Kelly’s remarks invoking his son and his personal grief was a startling shift for the reserved, retired Marine general who has largely recoiled at injecting his family’s loss into the political arena. Since the younger Kelly was killed by a land mine in remote Helmand province, his father has labored to keep Robert’s death out of the spotlight – no easy task as the highest ranking military official to lose a child in the wars. Kelly only occasionally references his son in remarks, often growing emotional as he recounts the heartbreaking events or is asked to describe Robert.
“Finest man I ever knew,” Kelly said on Fox & Friends in May.

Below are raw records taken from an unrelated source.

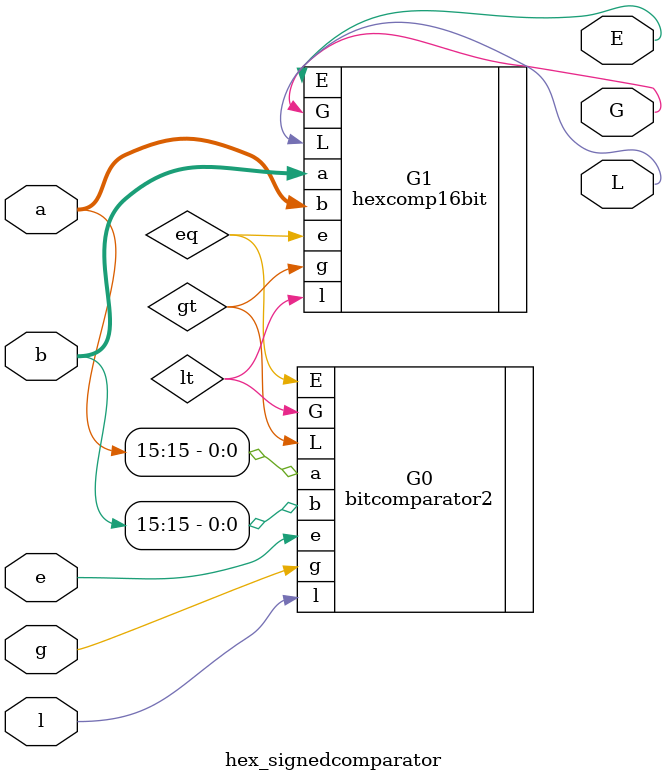
<source format=sv>
module hex_signedcomparator(input [15:0]a,b,input l,e,g,output L,E,G);
  wire lt,eq,gt;
  bitcomparator2 G0(.a(a[15]),.b(b[15]),.l(l),.e(e),.g(g),.L(gt),.E(eq),.G(lt));
  hexcomp16bit G1(.a(b[15:0]),.b(a[15:0]),.l(lt),.e(eq),.g(gt),.L(L),.E(E),.G(G));
endmodule

</source>
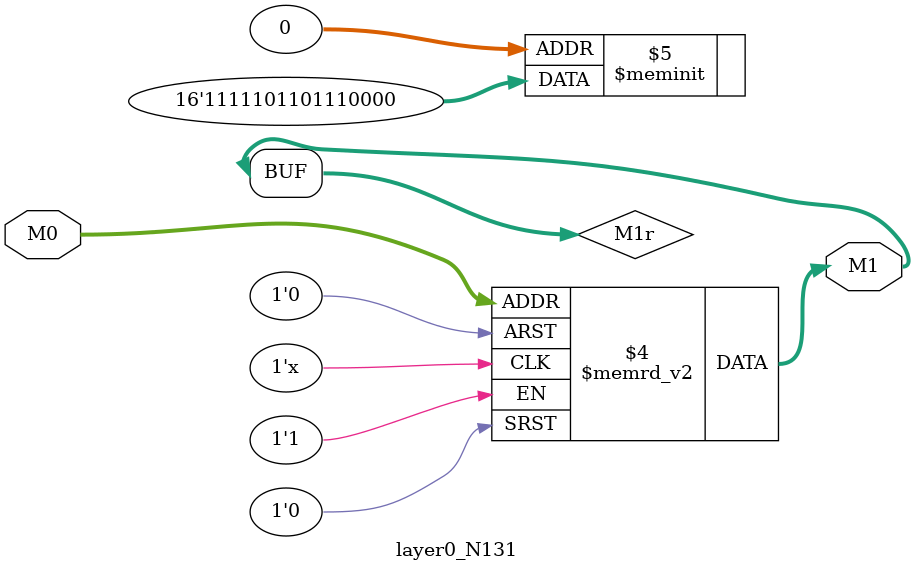
<source format=v>
module layer0_N131 ( input [2:0] M0, output [1:0] M1 );

	(*rom_style = "distributed" *) reg [1:0] M1r;
	assign M1 = M1r;
	always @ (M0) begin
		case (M0)
			3'b000: M1r = 2'b00;
			3'b100: M1r = 2'b11;
			3'b010: M1r = 2'b11;
			3'b110: M1r = 2'b11;
			3'b001: M1r = 2'b00;
			3'b101: M1r = 2'b10;
			3'b011: M1r = 2'b01;
			3'b111: M1r = 2'b11;

		endcase
	end
endmodule

</source>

On Memorial Day, he and Trump visited Robert’s grave at Arlington.
“We grieve with you. We honor you. And we pledge to you that we will always remember Robert and what he did for all of us,” Trump said, singling out the Kelly family during his remarks to the nation that day. Turning to Robert’s father, then the secretary of homeland security, Trump added, “Thank you, John.”

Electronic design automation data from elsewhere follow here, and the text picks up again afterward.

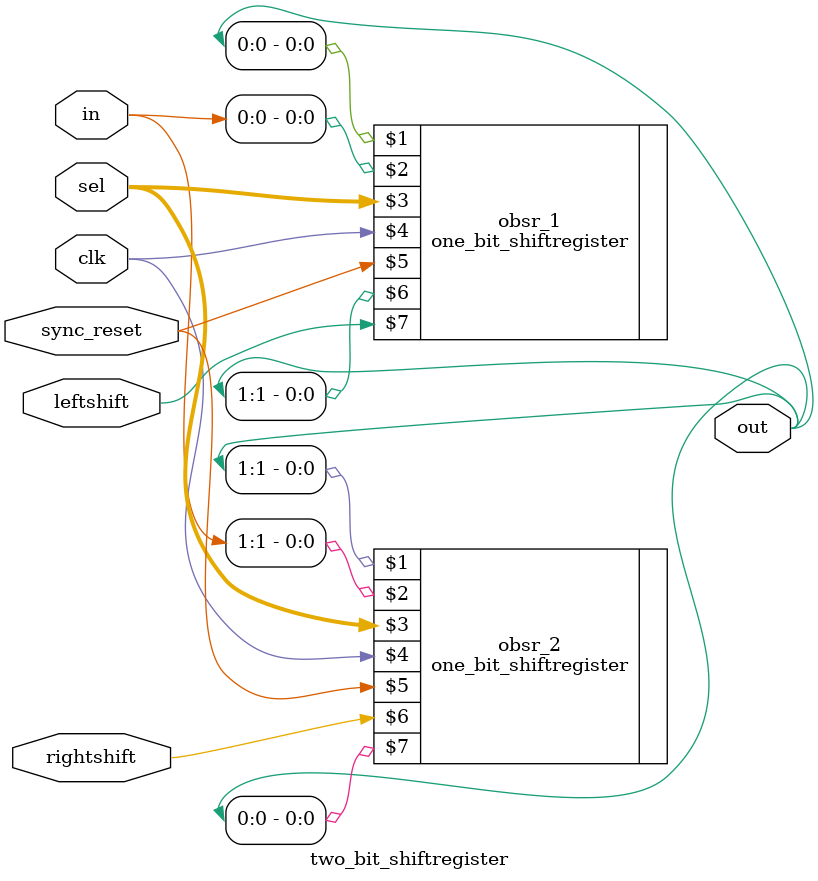
<source format=v>
`include "1_bit_shiftregister.v"

module two_bit_shiftregister(out, in, sel, clk, sync_reset, rightshift, leftshift);

input [1:0]in;
input clk;
input rightshift; 
input leftshift; 
input sync_reset;
input [1:0]sel;

output [1:0]out;

	one_bit_shiftregister obsr_1(out[0], in[0], sel, clk, sync_reset, out[1], leftshift);
    	
    	one_bit_shiftregister obsr_2(out[1], in[1], sel, clk, sync_reset, rightshift, out[0]);
    	
endmodule

</source>
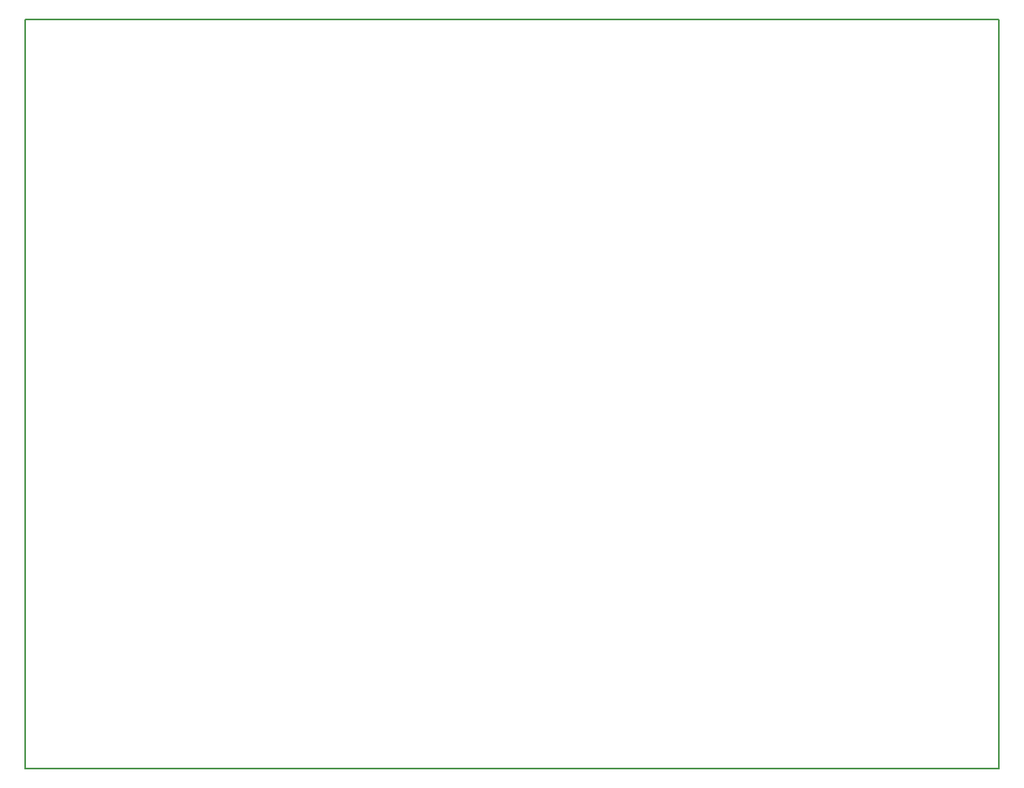
<source format=gbr>
G04 #@! TF.FileFunction,Profile,NP*
%FSLAX46Y46*%
G04 Gerber Fmt 4.6, Leading zero omitted, Abs format (unit mm)*
G04 Created by KiCad (PCBNEW 4.0.4-1.fc24-product) date Wed May 17 10:11:48 2017*
%MOMM*%
%LPD*%
G01*
G04 APERTURE LIST*
%ADD10C,0.100000*%
%ADD11C,0.150000*%
G04 APERTURE END LIST*
D10*
D11*
X48260000Y-121920000D02*
X48260000Y-43688000D01*
X149860000Y-121920000D02*
X48260000Y-121920000D01*
X149860000Y-43688000D02*
X149860000Y-121920000D01*
X48260000Y-43688000D02*
X149860000Y-43688000D01*
M02*

</source>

But Trump this week pushed Kelly into new terrain.
Seeking to defend his record of outreach to Gold Star families, Trump suggested former President Barack Obama should have called Kelly after Robert’s death but didn’t.
“You could ask Gen. Kelly, did he get a call from Obama?” Trump said in an interview on Fox News Radio.
Trump’s willingness to raise the tragedy set many in the military community seething.
“If there is one sacred ground in politics it should be the ultimate sacrifices made by our military,” wrote Chuck Hagel, a defense secretary under Obama and before that, a Republican U.S. senator. In an email to The Associated Press, Hagel added: “To use General Kelly and his family in this disgusting political way is sickening and beneath every shred of decency of presidential leadership.”
“I would be surprised if he comes in and starts allowing people to use his family as a tool,” said Charles C. Krulak, a former Marine Corps commandant who has known John Kelly since the mid-1990s.
The public controversy this week clearly was painful for Kelly, whose son had been awarded the Purple Heart. Kelly knew in 2010 that his son was patrolling with his men through mine-filled battlefields and had just days earlier warned the family of the potential danger, according to a report in The Washington Post. When Gen. Joseph Dunford Jr. rang the elder Kelly’s doorbell at 6:10 a.m. on November 9, 2010, John Kelly knew Robert was dead. Dunford, Kelly told reporters Thursday, said Robert “was where he wanted to be exactly, what he wanted to be with exactly the people he wanted to be with.”
“Hours after my son was killed his friends were calling us from Afghanistan telling us how great a guy he was. Those are the only phone calls that really matter,” Kelly said Thursday. But, he allowed, there’s “not really much that can take the edge off” such a loss.
In March 2011, Kelly accompanied his boss, Defense Secretary Bob Gates, on a visit to the Sangin district, in Helmand province – the scene of some of the most intense fighting of the war and where Robert Kelly had been killed.
As Gates’ senior military assistant, Kelly stood silently among young Marines gathering under a harsh sun as Gates applauded what they had accomplished.
“Your success, obviously, has come at an extraordinary price,” Gates said without mentioning names.
Asked to elaborate on Robert in the Fox interview, Kelly hesitated at first – then it came tumbling out.
“Finest guy. Wonderful guy. Wonderful husband, wonderful son, wonderful brother. Brave beyond all get out. His men still correspond with us. They still mourn him as we do.”
Associated Press writer Rhonda Shafner contributed to this report.